Column: Dear Port of Portland: Please diversify

Many wonder if the Port of Portland’s expenditure of public money to subsidize and duplicate out-of-market infrastructure and compete with efficient commercial providers is really the right policy for Oregon.

By Gary Cardwell

For the Capital Press

Published on February 16, 2018 3:41PM

Last changed on February 16, 2018 4:12PM

The shipping-by-rail and logistic provider Northwest Container Services has shouldered its share of $15.1 million in annual absorbed costs after the loss of Terminal 6.

Northwest Container Services Inc.

The shipping-by-rail and logistic provider Northwest Container Services has shouldered its share of $15.1 million in annual absorbed costs after the loss of Terminal 6.


Not all news is good news.

Three weeks ago, when the Port of Portland announced it had launched rail service out of its Terminal 6, after a multi-year stoppage of rail and storage container transfer, it seemed a cheery way to start the new year. But it was followed by a stark message in a consultant’s report: The Port must diversify at T6 to offer a variety of pass-through options such as multi-modal, breakbulk, cars, etc.

The economic engine potential of movement of goods through the Port cannot be underestimated. A full one-third of Oregon’s economy is based on goods movement dependent industries, with as many as 93,000 U.S. jobs being supported by the goods that move in and out of Oregon. Experts estimate it’s a $300 billion economic impact of imports and exports that move around and through our state.

But the possible launch of rail service at the Port highlighted a particularly worrisome element: The Port is using both public settlement money and the heavy hand of rail service owner and billionaire Warren Buffet to try to recoup its substantial losses over the past several years by attempting to compete with private, commercial entities.

Many questions now arise about subsidizing such a move with a public entity to both duplicate and compete with established commercial companies. Why the duplication if the recommendations are to diversify? And, why the unnecessary and disruptive duplication in our local marketplace?

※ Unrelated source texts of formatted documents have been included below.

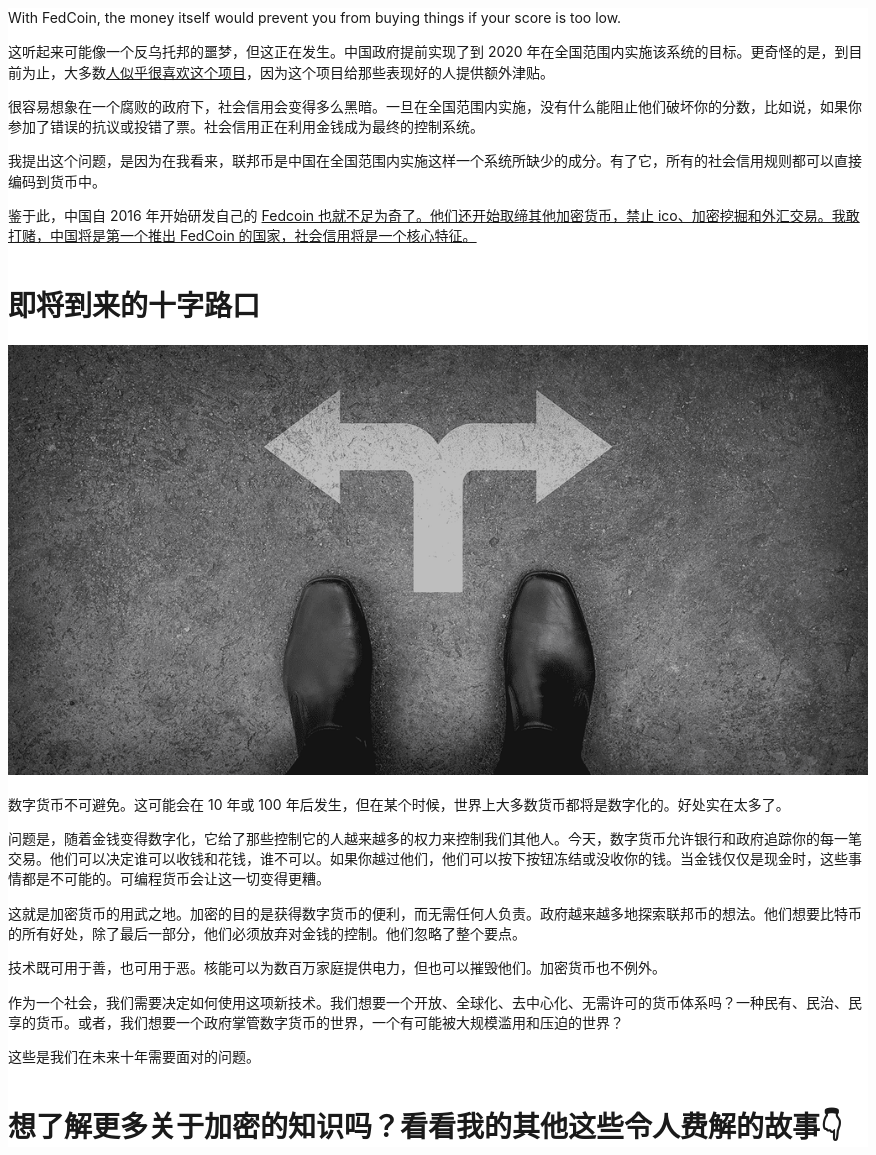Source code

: With FedCoin, the money itself would prevent you from buying things if your score is too low.

这听起来可能像一个反乌托邦的噩梦，但这正在发生。中国政府提前实现了到 2020 年在全国范围内实施该系统的目标。更奇怪的是，到目前为止，大多数[人似乎很喜欢这个项目](https://www.youtube.com/watch?v=AAIKh7AnTIk)，因为这个项目给那些表现好的人提供额外津贴。

很容易想象在一个腐败的政府下，社会信用会变得多么黑暗。一旦在全国范围内实施，没有什么能阻止他们破坏你的分数，比如说，如果你参加了错误的抗议或投错了票。社会信用正在利用金钱成为最终的控制系统。

我提出这个问题，是因为在我看来，联邦币是中国在全国范围内实施这样一个系统所缺少的成分。有了它，所有的社会信用规则都可以直接编码到货币中。

鉴于此，中国自 2016 年开始研发自己的 [Fedcoin 也就不足为奇了。他们还开始取缔其他加密货币，禁止 ico、加密挖掘和外汇交易。我敢打赌，中国将是第一个推出 FedCoin 的国家，社会信用将是一个核心特征。](http://www.chinadaily.com.cn/business/2017-10/14/content_33235955.htm)

# 即将到来的十字路口

![](img/4027765bdf1c438a5163baaf73ceafd4.png)

数字货币不可避免。这可能会在 10 年或 100 年后发生，但在某个时候，世界上大多数货币都将是数字化的。好处实在太多了。

问题是，随着金钱变得数字化，它给了那些控制它的人越来越多的权力来控制我们其他人。今天，数字货币允许银行和政府追踪你的每一笔交易。他们可以决定谁可以收钱和花钱，谁不可以。如果你越过他们，他们可以按下按钮冻结或没收你的钱。当金钱仅仅是现金时，这些事情都是不可能的。可编程货币会让这一切变得更糟。

这就是加密货币的用武之地。加密的目的是获得数字货币的便利，而无需任何人负责。政府越来越多地探索联邦币的想法。他们想要比特币的所有好处，除了最后一部分，他们必须放弃对金钱的控制。他们忽略了整个要点。

技术既可用于善，也可用于恶。核能可以为数百万家庭提供电力，但也可以摧毁他们。加密货币也不例外。

作为一个社会，我们需要决定如何使用这项新技术。我们想要一个开放、全球化、去中心化、无需许可的货币体系吗？一种民有、民治、民享的货币。或者，我们想要一个政府掌管数字货币的世界，一个有可能被大规模滥用和压迫的世界？

这些是我们在未来十年需要面对的问题。

# 想了解更多关于加密的知识吗？看看我的其他这些令人费解的故事👇
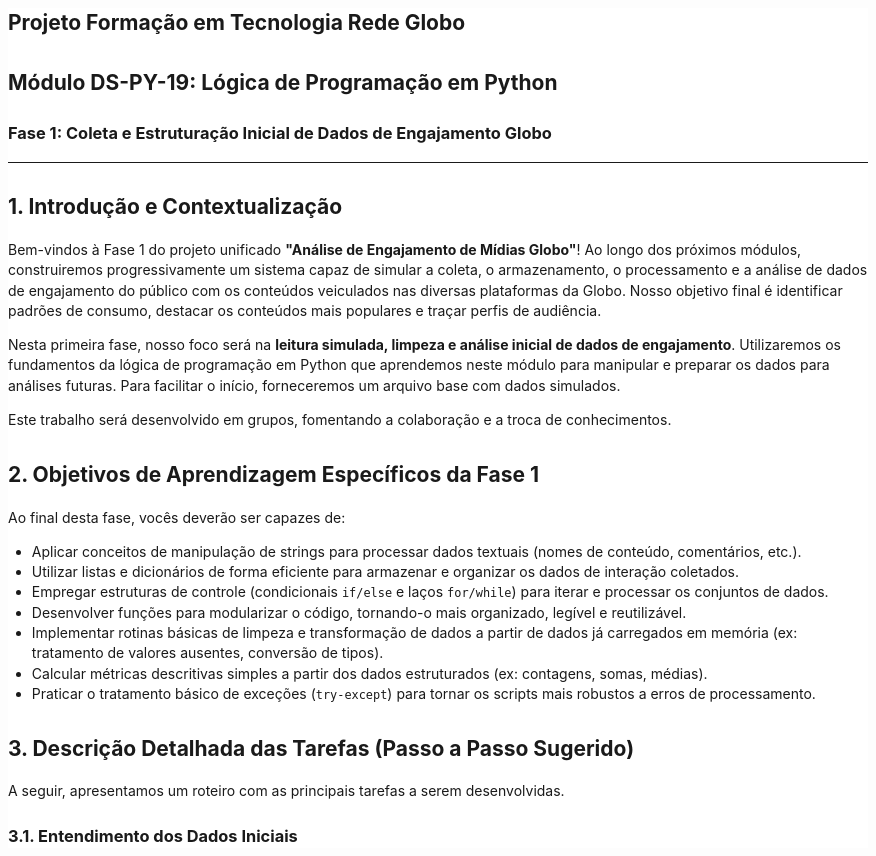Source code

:## Projeto Formação em Tecnologia Rede Globo

## Módulo DS-PY-19: Lógica de Programação em Python

### Fase 1: Coleta e Estruturação Inicial de Dados de Engajamento Globo

___

## 1\. Introdução e Contextualização

Bem-vindos à Fase 1 do projeto unificado **"Análise de Engajamento de Mídias Globo"**! Ao longo dos próximos módulos, construiremos progressivamente um sistema capaz de simular a coleta, o armazenamento, o processamento e a análise de dados de engajamento do público com os conteúdos veiculados nas diversas plataformas da Globo. Nosso objetivo final é identificar padrões de consumo, destacar os conteúdos mais populares e traçar perfis de audiência.

Nesta primeira fase, nosso foco será na **leitura simulada, limpeza e análise inicial de dados de engajamento**. Utilizaremos os fundamentos da lógica de programação em Python que aprendemos neste módulo para manipular e preparar os dados para análises futuras. Para facilitar o início, forneceremos um arquivo base com dados simulados.

Este trabalho será desenvolvido em grupos, fomentando a colaboração e a troca de conhecimentos.

## 2\. Objetivos de Aprendizagem Específicos da Fase 1

Ao final desta fase, vocês deverão ser capazes de:

- Aplicar conceitos de manipulação de strings para processar dados textuais (nomes de conteúdo, comentários, etc.).
- Utilizar listas e dicionários de forma eficiente para armazenar e organizar os dados de interação coletados.
- Empregar estruturas de controle (condicionais `if/else` e laços `for/while`) para iterar e processar os conjuntos de dados.
- Desenvolver funções para modularizar o código, tornando-o mais organizado, legível e reutilizável.
- Implementar rotinas básicas de limpeza e transformação de dados a partir de dados já carregados em memória (ex: tratamento de valores ausentes, conversão de tipos).
- Calcular métricas descritivas simples a partir dos dados estruturados (ex: contagens, somas, médias).
- Praticar o tratamento básico de exceções (`try-except`) para tornar os scripts mais robustos a erros de processamento.

## 3\. Descrição Detalhada das Tarefas (Passo a Passo Sugerido)

A seguir, apresentamos um roteiro com as principais tarefas a serem desenvolvidas.

### 3.1. Entendimento dos Dados Iniciais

The settlement money, arising from the shutdown and successive dispute, awarded the Port about $11 million in public funds and drove out private operator ICTSI Oregon. And, during and after the stoppage, Oregon shippers were forced to absorb annual costs of more than $15.1 million. During these high-profile problems, the last remaining container shipment and logistics business at Terminal 6 were driven away.

Unlike other ports on the West Coast, Terminal 6 is publicly owned by the State of Oregon. Now with the questionable use of the $11 million in settlement money, the Port is going head-to-head with well established commercial entities. The result is that our own Port of Portland is actually underwriting new steamship service at other ports, including Tacoma.

Likewise, the Port’s new partnership is with both Buffet and BNSF Railway Corp., which is headquartered in Texas, a far cry away from local interest in improving Oregon’s local economy.

That the Port of Portland has resolved the longstanding disruptions and shutdown is indeed encouraging. However, these issues also highlighted why the Port got out of the container business; it lost millions and millions of dollars running the container terminal. Data show Terminal 6 as far back as 2003 did not reach quantitative nor economic capacity, only running at about 50 percent of capacity. Now, we wonder if this new partnership will continue throwing good money away.

During and after the shutdown, we in the private sector worked even harder, shouldered more costs, made new investments and grew this sector. Our company expanded and grew our jobs base.

The container-by-rail sector in the Pacific Northwest shows continued growth with commercial investments, and limited public dollar infusion. It just makes good sense for commercial entities already doing it to keep up the good work. For example, Northwest Container Services has capitalized $8 million in company growth, creating numerous local jobs.

In 2014, we retrofitted stacker machines with diesel particulate filters, so pollution can be mitigated — air quality has greatly improved and shows how private investment is working well.

And, on the horizon are the opportunities ahead in infrastructure growth from the Oregon’s newly minted $5 billion statewide “Connect Oregon” transportation package. One such leading proposal is poised to create a rail and intermodal logistics facility in our growing Willamette Valley. We partnered with eastern Oregon’s Port of Morrow on a similar investment and have moved more than 30,000 containers through there, where transport would have otherwise occurred on roadways.

Industry watchers agree the troubles of the containing shipping saga at Terminal 6 aren’t likely to go away anytime soon. Many now wonder if the Port of Portland’s expenditure of public money (and the loss of more than $15 million annually) to subsidize and duplicate out-of-market infrastructure and compete with efficient commercial providers is really the right policy for Oregon.

Gary Cardwell is divisional vice president for Northwest Container Services Inc., a commercial logistics provider headquartered in Portland, Ore., that transports more than 25,000 containers each year.